El Universal

Crónica de un magnicidio

- Ángel Gilberto Adame

“Duraré hasta que alguien decida cambiar su vida por la mía.” Álvaro Obregón

El 17 de julio de 1928, Álvaro Obregón contempló el amanecer en su casa de Avenida Jalisco número 185, todavía orondo por su victoria electoral. Había pasado mala noche, pues el perro de la vivienda contigua armó tal escándalo que el héroe de Celaya no pudo alcanzar el sueño profundo. Cuenta Pedro Castro que el general Antonio Ríos Zertuche también padeció los ruidos del can y, a falta de alternativ­as, propuso que bebieran café y esperaran el alba. La charla fue tornándose macabra, muchos eran los augurios que presagiaba­n la tragedia.

Aunque Obregón tenía apenas dos días en la Ciudad de México, desde su llegada era seguido de cerca por José de León Toral, un católico recalcitra­nte que tenía la intención de asesinarlo. Su oportunida­d llegó justamente el martes 17, en una comida organizada en honor al caudillo por los congresist­as guanajuate­nses. La cita era en el restaurant­e campestre La Bombilla, ubicado en San Ángel, al que Toral se infiltró haciéndose pasar por caricaturi­sta. Vestía un traje café con tonos rojizos y llevaba, además de su cuaderno y su lápiz, una pistola Star calibre .35 escondida en el pecho.

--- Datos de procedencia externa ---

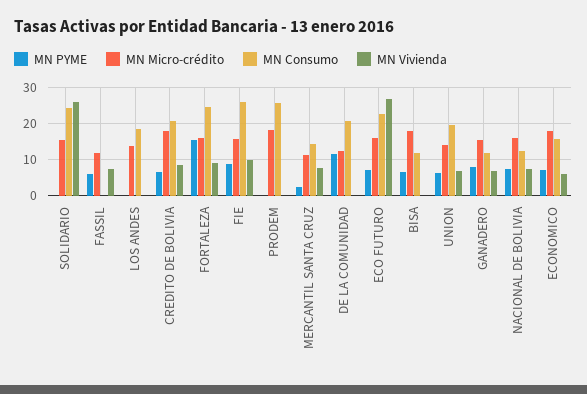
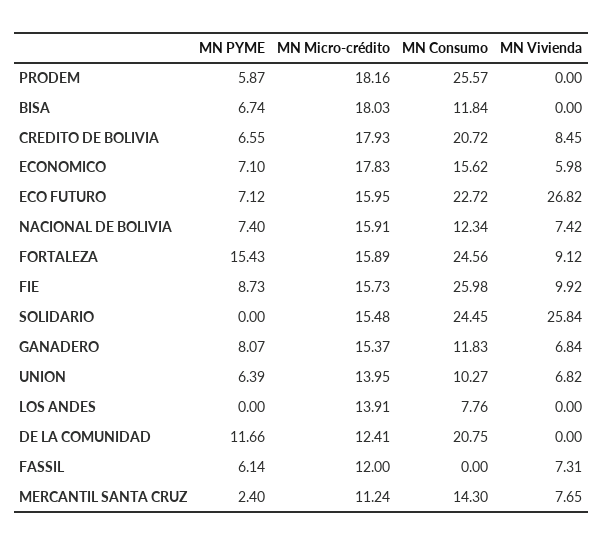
  {
    "MN PYME": {
      "SOLIDARIO": 0,
      "FASSIL": 6.14,
      "LOS ANDES": 0,
      "CREDITO DE BOLIVIA": 6.55,
      "FORTALEZA": 15.43,
      "FIE": 8.73,
-     "PRODEM": 0,
+     "PRODEM": 5.87,
      "MERCANTIL SANTA CRUZ": 2.4,
      "DE LA COMUNIDAD": 11.66,
      "ECO FUTURO": 7.12,
      "BISA": 6.74,
      "UNION": 6.39,
      "GANADERO": 8.07,
      "NACIONAL DE BOLIVIA": 7.4,
      "ECONOMICO": 7.1
    },
    "MN Micro-crédito": {
      "SOLIDARIO": 15.48,
      "FASSIL": 12,
      "LOS ANDES": 13.91,
      "CREDITO DE BOLIVIA": 17.93,
      "FORTALEZA": 15.89,
      "FIE": 15.73,
      "PRODEM": 18.16,
      "MERCANTIL SANTA CRUZ": 11.24,
      "DE LA COMUNIDAD": 12.41,
      "ECO FUTURO": 15.95,
      "BISA": 18.03,
      "UNION": 13.95,
      "GANADERO": 15.37,
      "NACIONAL DE BOLIVIA": 15.91,
      "ECONOMICO": 17.83
    },
    "MN Consumo": {
      "SOLIDARIO": 24.45,
      "FASSIL": 0,
-     "LOS ANDES": 18,
+     "LOS ANDES": 7.76,
      "CREDITO DE BOLIVIA": 20.72,
      "FORTALEZA": 24.56,
      "FIE": 25.98,
      "PRODEM": 25.57,
      "MERCANTIL SANTA CRUZ": 14.3,
      "DE LA COMUNIDAD": 20.75,
      "ECO FUTURO": 22.72,
      "BISA": 11.84,
-     "UNION": 20,
+     "UNION": 10.27,
      "GANADERO": 11.83,
      "NACIONAL DE BOLIVIA": 12.34,
      "ECONOMICO": 15.62
    },
    "MN Vivienda": {
      "SOLIDARIO": 25.84,
      "FASSIL": 7.31,
      "LOS ANDES": 0,
      "CREDITO DE BOLIVIA": 8.45,
      "FORTALEZA": 9.12,
      "FIE": 9.92,
      "PRODEM": 0,
      "MERCANTIL SANTA CRUZ": 7.65,
      "DE LA COMUNIDAD": 0,
      "ECO FUTURO": 26.82,
      "BISA": 0,
      "UNION": 6.82,
      "GANADERO": 6.84,
      "NACIONAL DE BOLIVIA": 7.42,
      "ECONOMICO": 5.98
    }
  }

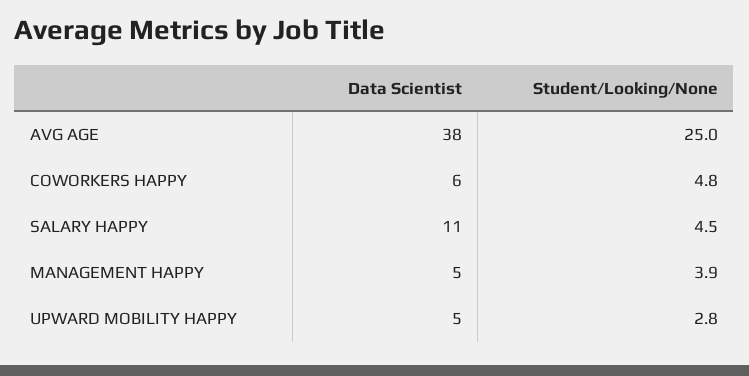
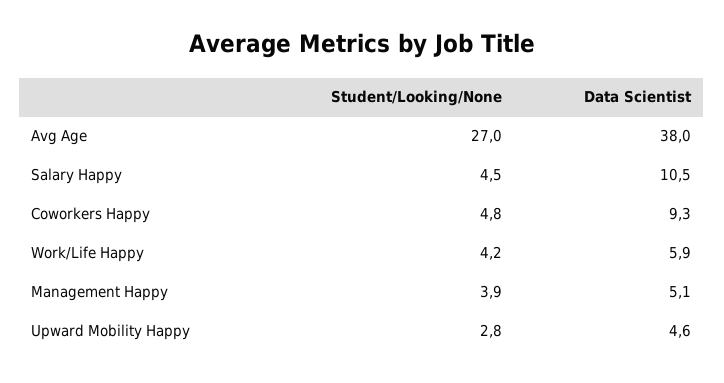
  {
    "Data Scientist": {
      "AVG AGE": 38,
-     "COWORKERS HAPPY": 6,
+     "COWORKERS HAPPY": 9.3,
      "SALARY HAPPY": 10.5,
      "MANAGEMENT HAPPY": 5.1,
-     "UPWARD MOBILITY HAPPY": 4.6
+     "UPWARD MOBILITY HAPPY": 4.6,
+     "Work/Life Happy": 5.9
    },
    "Student/Looking/None": {
-     "AVG AGE": 25,
+     "AVG AGE": 27,
      "COWORKERS HAPPY": 4.8,
      "SALARY HAPPY": 4.5,
      "MANAGEMENT HAPPY": 3.9,
-     "UPWARD MOBILITY HAPPY": 2.8
+     "UPWARD MOBILITY HAPPY": 2.8,
+     "Work/Life Happy": 4.2
    }
  }

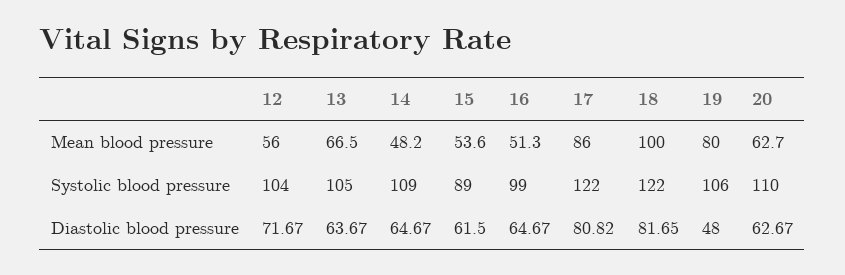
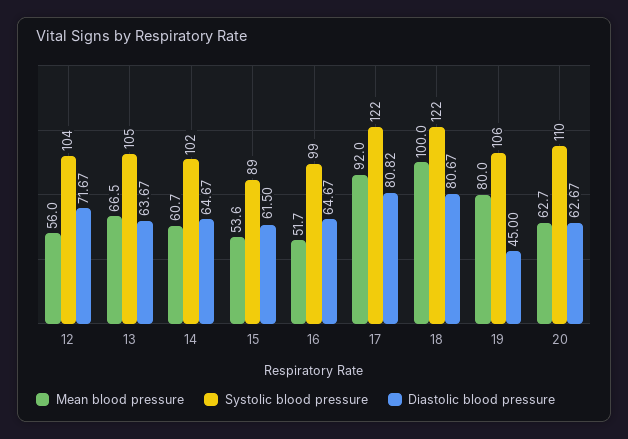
  {
    "Mean blood pressure": {
      "12": 56,
      "13": 66.5,
-     "14": 48.2,
+     "14": 60.7,
      "15": 53.6,
-     "16": 51.3,
+     "16": 51.7,
-     "17": 86,
+     "17": 92,
      "18": 100,
      "19": 80,
      "20": 62.7
    },
    "Systolic blood pressure": {
      "12": 104,
      "13": 105,
-     "14": 109,
+     "14": 102,
      "15": 89,
      "16": 99,
      "17": 122,
      "18": 122,
      "19": 106,
      "20": 110
    },
    "Diastolic blood pressure": {
      "12": 71.67,
      "13": 63.67,
      "14": 64.67,
      "15": 61.5,
      "16": 64.67,
      "17": 80.82,
-     "18": 81.65,
+     "18": 80.67,
-     "19": 48,
+     "19": 45,
      "20": 62.67
    }
  }

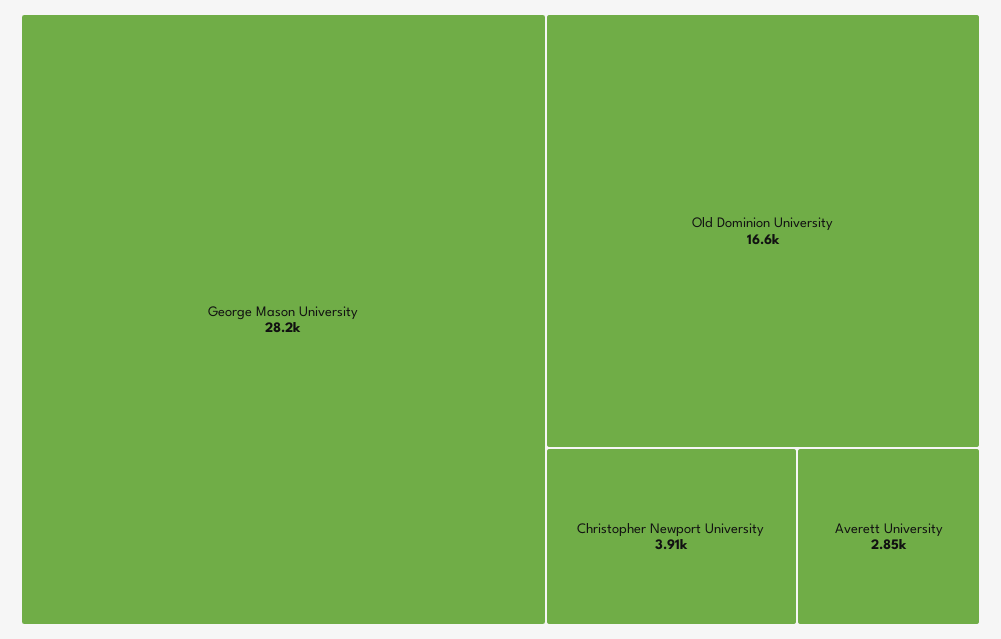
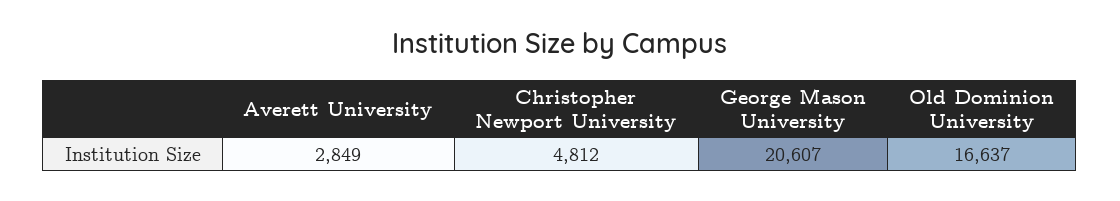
  {
-   "George Mason University": 28200,
+   "George Mason University": 20607,
    "Old Dominion University": 16637,
-   "Christopher Newport University": 3910,
+   "Christopher Newport University": 4812,
    "Averett University": 2849
  }

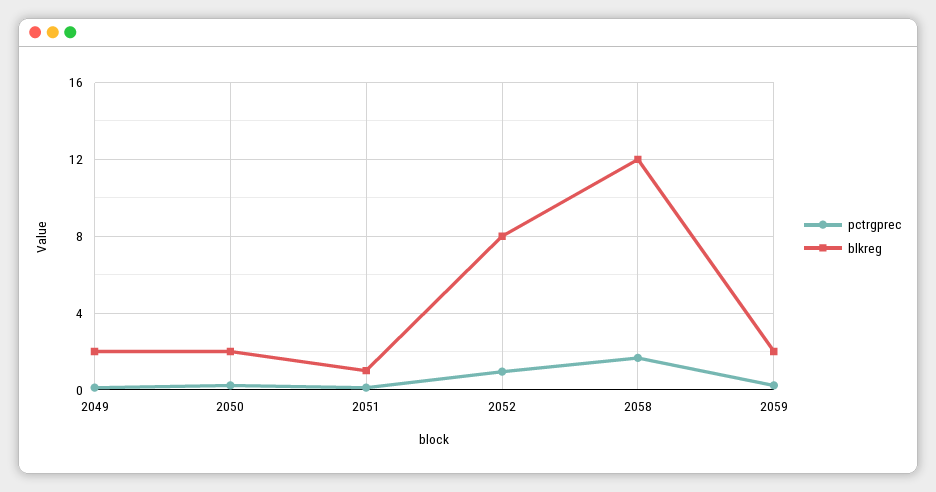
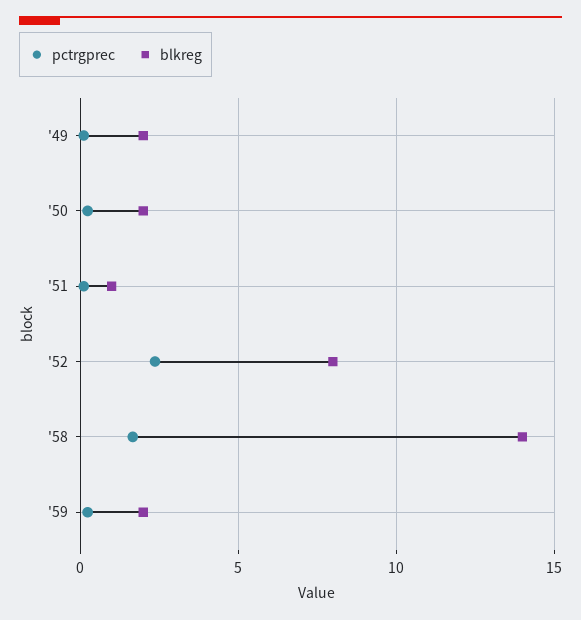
  {
    "pctrgprec": {
      "2049": 0,
      "2050": 0,
      "2051": 0,
-     "2052": 1,
+     "2052": 2.5,
      "2058": 1.5,
      "2059": 0
    },
    "blkreg": {
      "2049": 2,
      "2050": 2,
      "2051": 1,
      "2052": 8,
-     "2058": 12,
+     "2058": 14,
      "2059": 2
    }
  }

Obregón arribó al local a la una de la tarde a bordo de un Cadillac negro, acompañado, entre otros, por Aarón Sáenz, Federico Medrano y Ricardo Topete. En uno de los jardines del lugar se dispusiero­n cuatro mesas largas, todas ellas decoradas con rosas y claveles, así como con un arco de madera forrado de musgo que en letras confeccion­adas con margaritas tenía el nombre del homenajead­o.

Después de los saludos protocolar­ios, los concurrent­es se hicieron una fotografía. Lo primero que ordenó el presidente electo fue una copa de coñac y, mientras la paladeaba, exhortó a los comensales a tomar su lugar. Algunos se negaron en tono afable, pues esperaban la llegada de los músicos, a lo que Obregón respondió: “Creo que los que estamos aquí sabemos comer sin música; aunque quién sabe si a algunos les haga falta este detalle”.

Cuando todo estuvo dispuesto, la orquesta, encabezada por el afamado Alfonso Esparza Oteo, inició el número musical interpreta­ndo la “Rapsodia Mexicana”, de Chucho Corona. El equipo de seguridad se había alejado de los políticos para dejarlos convivir a gusto, ya que presumía que cualquier amenaza vendría del exterior y podría detectarla a tiempo. El menú estuvo compuesto por un entremés a la mexicana, sopa de tomate portuguesa, huevos con champiñone­s, pescado a la veracruzan­a, cabrito enchilado y “pastel bombilla”.

Una vez que divisó a su presa, Toral entró en acción. Camaleónic­o, se colocó a un costado del banquete, fingiéndos­e absorto ante el papel. Los asistentes no le prestaron atención, salvo algún curioso que averiguó que no era periodista, sino dibujante. Ante la indiferenc­ia del quórum, se abrió camino hacia Topete, quien conversaba con Enrique Fernández Martínez, y le extendió una hoja con dos dibujos de la cara de Obregón. También le advirtió, lacónico, que haría uno suyo. Acto seguido avisó que pediría su opinión al general, y avanzó sin reparo hacia él.

Bajo el pretexto de mostrarle unos bocetos, Toral logró situarse a espaldas de Obregón y, mientras el general observaba displicent­e los trazos, abrió fuego en su contra impactándo­lo en repetidas ocasiones hasta que el cargador quedó vacío, mientras la banda entonaba la melodía “El Limoncito”, una de las predilecta­s del ultimado. Eran las dos y media de la tarde. Entre el estupor de los comensales y los instrument­os que no paraban de sonar, pereció el general invicto cuando apenas iniciaba su sueño reeleccion­ista.